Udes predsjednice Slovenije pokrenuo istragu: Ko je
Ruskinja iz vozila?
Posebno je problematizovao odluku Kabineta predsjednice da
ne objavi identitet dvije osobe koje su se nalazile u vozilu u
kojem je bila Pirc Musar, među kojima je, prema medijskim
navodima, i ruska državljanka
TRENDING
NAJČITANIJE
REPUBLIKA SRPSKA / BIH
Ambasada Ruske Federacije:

---

EXERCISE DIRECTIONS – With no additions or omissions, transcribe every record.

OUTPUT FOR THIS EXERCISE –
Udes predsjednice Slovenije pokrenuo istragu: Ko je
Ruskinja iz vozila?
Posebno je problematizovao odluku Kabineta predsjednice da
ne objavi identitet dvije osobe koje su se nalazile u vozilu u
kojem je bila Pirc Musar, među kojima je, prema medijskim
navodima, i ruska državljanka
TRENDING
NAJČITANIJE
REPUBLIKA SRPSKA / BIH
Ambasada Ruske Federacije:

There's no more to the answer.